This flume is relatively long and deep flume because it was designed for understanding how coarse sand and gravel sediment transport occurs under a shear stress applied from moving water. The uniqueness of the facility relative to others available in the world is that we are able to track sediment transport from underneath the bed of the flume, which allows the measurements to be made during the experiments, giving us potentially much greater understanding of the temporal and spatial details of this complex process. The higher depth of the facility allows for good characterization of the flow boundary layer.
- 18.3 m long x 1.2 m wide x 0.60 m deep;
- Slope is adjustable from 2% to -0.5%;
- Gravel sized sediment tracking from a custom-built Radio Frequency Identification (RFID) carriage that moves back and forth underneath the bed of the flume to non-intrusively locate sediment particle tracers during an experiment (Hufnagel and MacVicar, 2018, JHE). To ensure that particles can be reliably detected and precisely located, Wobblestones were designed and constructed to hold the RFID transponders in a vertical orientation (perpendicular to the bed) in tracers that roll and saltate along the channel bed (Papangelakis et al 2019, JHE); and
- Flow measurement using a Vectrino Profiler able to measure three orthagonal velocity components at 100 Hz in a series of bins as small as 1 mm in thickness over a total sampling volume of 35 mm.
The facility has been used for a wide range of experiments including floating or submerged structures such as boats and piers, hydraulic structures such as gates, weirs, stilling basins, fish ladders, and channel pools, and modelling of sediment transport in rivers and around hydraulic structures.

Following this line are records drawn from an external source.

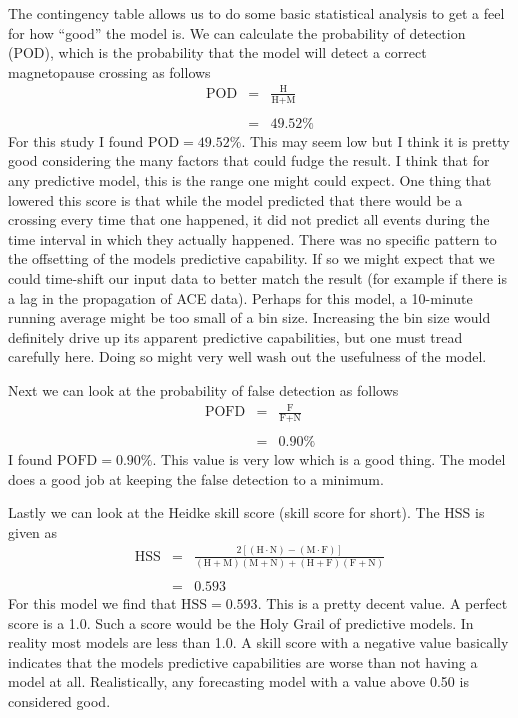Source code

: \documentclass[12pt, letterpaper]{article}
\begin{document}
The contingency table allows us to do some basic statistical analysis to get a feel for how \enquote{good} the model is. We can calculate the probability of detection (POD), which is the probability that the model will detect a correct magnetopause crossing as follows
\begin{eqnarray}
\text{POD} & = & \frac{\text{H}}{\text{H} + \text{M}} \nonumber \\
& & \nonumber \\
& = & 49.52 \%
\end{eqnarray}
For this study I found $\text{POD} = 49.52\%$. This may seem low but I think it is pretty good considering the many factors that could fudge the result. I think that for any predictive model, this is the range one might could expect. One thing that lowered this score is that while the model predicted that there would be a crossing every time that one happened, it did not predict all events during the time interval in which they actually happened. There was no specific pattern to the offsetting of the models predictive capability. If so we might expect that we could time-shift our input data to better match the result (for example if there is a lag in the propagation of ACE data). Perhaps for this model, a 10-minute running average might be too small of a bin size. Increasing the bin size would definitely drive up its apparent predictive capabilities, but one must tread carefully here. Doing so might very well wash out the usefulness of the model. 

Next we can look at the probability of false detection as follows
\begin{eqnarray}
\text{POFD} & = & \frac{\text{F}}{\text{F} + \text{N}} \nonumber \\
& & \nonumber \\
& = & 0.90 \%
\end{eqnarray}
I found $\text{POFD} = 0.90\%$. This value is very low which is a good thing. The model does a good job at keeping the false detection to a minimum.

Lastly we can look at the Heidke skill score (skill score for short). The HSS is given as
\begin{eqnarray}
\text{HSS} & = & \frac{2 \left[ \left( \text{H} \cdot \text{N} \right) - \left( \text{M} \cdot \text{F} \right) \right]}{\left( \text{H} + \text{M} \right) \left( \text{M} + \text{N} \right) + \left( \text{H} + \text{F} \right) \left( \text{F} + \text{N} \right)} \nonumber \\
& & \nonumber \\
& = & 0.593
\end{eqnarray}
For this model we find that $\text{HSS} = 0.593$. This is a pretty decent value. A perfect score is a 1.0. Such a score would be the Holy Grail of predictive models. In reality most models are less than 1.0. A skill score with a negative value basically indicates that the models predictive capabilities are worse than not having a model at all. Realistically, any forecasting model with a value above 0.50 is considered good.
\end{document}
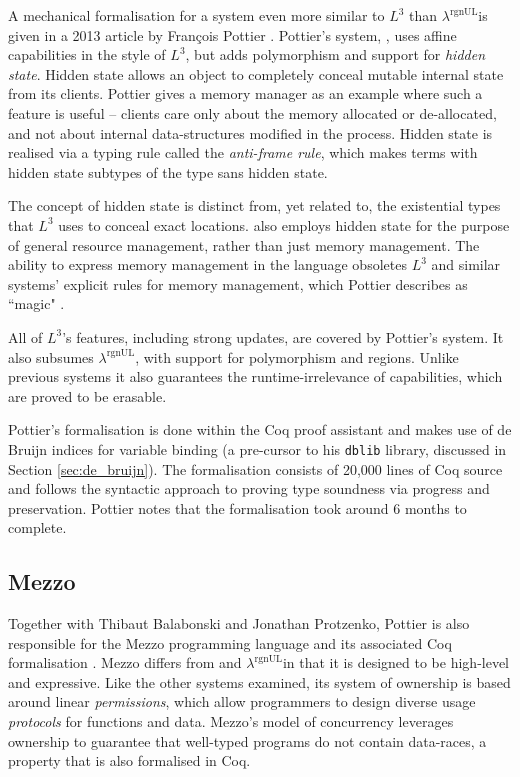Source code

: \documentclass[]{unswthesis}
\newcommand{\rgnUL}{$\lambda^\text{rgnUL}$\text{ }}
\newcommand{\SSPHS}{\text{SSPHS }}
\begin{document}
A mechanical formalisation for a system even more similar to $L^3$ than \rgnUL is given in a 2013 article by Fran\c{c}ois Pottier \cite{pottier13}. Pottier's system, \SSPHS, uses affine capabilities in the style of $L^3$, but adds polymorphism and support for \textit{hidden state}. Hidden state allows an object to completely conceal mutable internal state from its clients. Pottier gives a memory manager as an example where such a feature is useful -- clients care only about the memory allocated or de-allocated, and not about internal data-structures modified in the process. Hidden state is realised via a typing rule called the \textit{anti-frame rule}, which makes terms with hidden state subtypes of the type sans hidden state.

The concept of hidden state is distinct from, yet related to, the existential types that $L^3$ uses to conceal exact locations. \SSPHS also employs hidden state for the purpose of general resource management, rather than just memory management. The ability to express memory management in the language obsoletes $L^3$ and similar systems' explicit rules for memory management, which Pottier describes as ``magic" \cite{pottier13}.

All of $L^3$'s features, including strong updates, are covered by Pottier's system. It also subsumes \rgnUL, with support for polymorphism and regions. Unlike previous systems it also guarantees the runtime-irrelevance of capabilities, which are proved to be erasable.

Pottier's formalisation is done within the Coq proof assistant and makes use of de Bruijn indices for variable binding (a pre-cursor to his \texttt{dblib} library, discussed in Section \ref{sec:de_bruijn}). The formalisation consists of 20,000 lines of Coq source and follows the syntactic approach to proving type soundness via progress and preservation. Pottier notes that the formalisation took around 6 months to complete.

\subsection{Mezzo}

Together with Thibaut Balabonski and Jonathan Protzenko, Pottier is also responsible for the Mezzo programming language and its associated Coq formalisation \cite{mezzo14}. Mezzo differs from \SSPHS and \rgnUL in that it is designed to be high-level and expressive. Like the other systems examined, its system of ownership is based around linear \textit{permissions}, which allow programmers to design diverse usage \textit{protocols} for functions and data. Mezzo's model of concurrency leverages ownership to guarantee that well-typed programs do not contain data-races, a property that is also formalised in Coq.
\end{document}
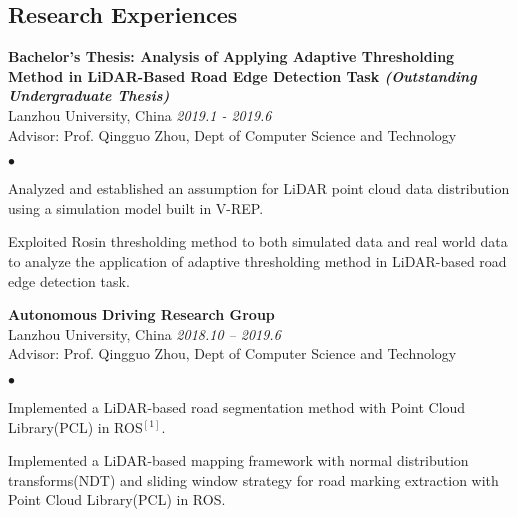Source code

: \documentclass[margin,line,pifont,palatino,courier]{res}
\newenvironment{list1}{
	\begin{list}{\ding{113}}{%
			\setlength{\itemsep}{0in}
			\setlength{\parsep}{0in} \setlength{\parskip}{0in}
			\setlength{\topsep}{0in} \setlength{\partopsep}{0in}
			\setlength{\leftmargin}{0.17in}}}{\end{list}}
\newenvironment{list2}{
	\begin{list}{$\bullet$}{%
			\setlength{\itemsep}{0in}
			\setlength{\parsep}{0in} \setlength{\parskip}{0in}
			\setlength{\topsep}{0in} \setlength{\partopsep}{0in}
			\setlength{\leftmargin}{0.2in}}}{\end{list}}
\begin{document}
\begin{resume}
%		
			
		\section{\sc Research Experiences}
		
		{\bf Bachelor's Thesis: Analysis of Applying Adaptive Thresholding Method in LiDAR-Based Road Edge Detection Task \it (Outstanding Undergraduate Thesis)}\\
		Lanzhou University, China \hfill {\sl 2019.1 - 2019.6} \\
		Advisor: Prof. Qingguo Zhou, Dept of Computer Science and Technology
		\begin{list2}
			\item Analyzed and established an assumption for LiDAR point cloud data distribution using a simulation model built in V-REP.
			\item Exploited Rosin thresholding method to both simulated data and real world data to analyze the application of adaptive thresholding method in LiDAR-based road edge detection task.
		\end{list2}
		
		{\bf Autonomous Driving Research Group} \\
		Lanzhou University, China \hfill {\sl 2018.10 -- 2019.6} \\
		Advisor: Prof. Qingguo Zhou, Dept of Computer Science and Technology
		\begin{list2}
			\item Implemented a LiDAR-based road segmentation method with Point Cloud Library(PCL) in ROS$^{[1]}$.
			\item Implemented a LiDAR-based mapping framework with normal distribution transforms(NDT) and sliding window strategy for road marking extraction with Point Cloud Library(PCL) in ROS.
		\end{list2}
	

\end{resume}
\end{document}
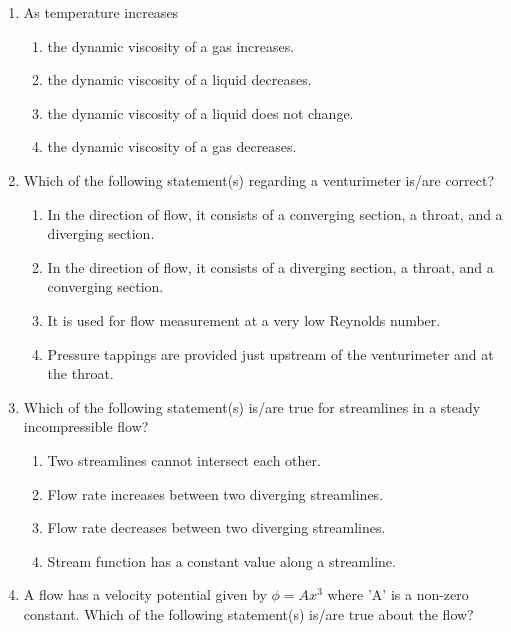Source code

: \documentclass[a4paper,10pt]{article}
\begin{document}
\begin{enumerate}
\item As temperature increases

\hfill{}
\begin{enumerate}
    \item the dynamic viscosity of a gas increases.
    \item the dynamic viscosity of a liquid decreases.
    \item the dynamic viscosity of a liquid does not change.
    \item the dynamic viscosity of a gas decreases.
\end{enumerate}

\item Which of the following statement(s) regarding a venturimeter is/are correct?

\hfill{}
\begin{enumerate}
    \item In the direction of flow, it consists of a converging section, a throat, and a diverging section.
    \item In the direction of flow, it consists of a diverging section, a throat, and a converging section.
    \item It is used for flow measurement at a very low Reynolds number.
    \item Pressure tappings are provided just upstream of the venturimeter and at the throat.
\end{enumerate}

\item Which of the following statement(s) is/are true for streamlines in a steady incompressible flow?

\hfill{}
\begin{enumerate}
    \item Two streamlines cannot intersect each other.
    \item Flow rate increases between two diverging streamlines.
    \item Flow rate decreases between two diverging streamlines.
    \item Stream function has a constant value along a streamline.
\end{enumerate}

\item A flow has a velocity potential given by $\phi = Ax^3$ where 'A' is a non-zero constant. Which of the following statement(s) is/are true about the flow?


\end{enumerate}
\end{document}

Currently the channel is being modified to test sediment transport impact plates and expand its sediment feed and measurement capabilities.
This flume is relatively wide and shallow because it was designed for understanding sedimentation processes in a river and its floodplain. It can be used, for example, to understand the dynamics of braided-river bar plains, or the role of floating wood on sediment accumulation and island growth. The uniqueness of this facility is the camera trolley that allows the capture of images that can be used to reconstruct the topography of the sediment bed.
- 13.3 m long x 2.0 m wide x 0.20 m deep;
- Slope is adjustable from 2% to 0%;
- Sand and fine gravel sized sediment can be fed into this river table using a calibrated feeder and then weighed in baskets at the outlet of the flume;
- Topographic change is measured using the Structure from Motion (SfM) technique from two obliquely mounted cameras on a trolley above the flume; and
- Measurement of the water surface velocities is from Large Scale Particle Image Velocimetry (LSPIV) from an obliquely mounted camera at the water surface.
Currently the channel is being upgraded to allow the simulation of flow hydrographs and to track particles using luminescence during the experiments.
Freddy is a computer server that we use for Computational Fluid Dynamics modelling and analysis of large data sets. For example:
- ANSYS Fluent - a commercial software used to perform Large Eddy Simulation (LES) on simplified geometries of pools and riffles to visualize and understand turbulent flow structures;
- MITT - a processing and visualization tool we developed for high-frequency turbulent flow time series;
- SPIN - a stream power indexing tool for stream networks we developed to understand how urbanization may impact stream stability;
- Agisoft Photoscan - a commercial software used to process large numbers of images and turn them into orthophotos and digital elevation models that can be analysed to understand sedimentation processes in the field and lab; and
- PC-SWMM - a commercial software that works as a GIS based interface for working with the US Environmental Protection Agency's stormwater management tool.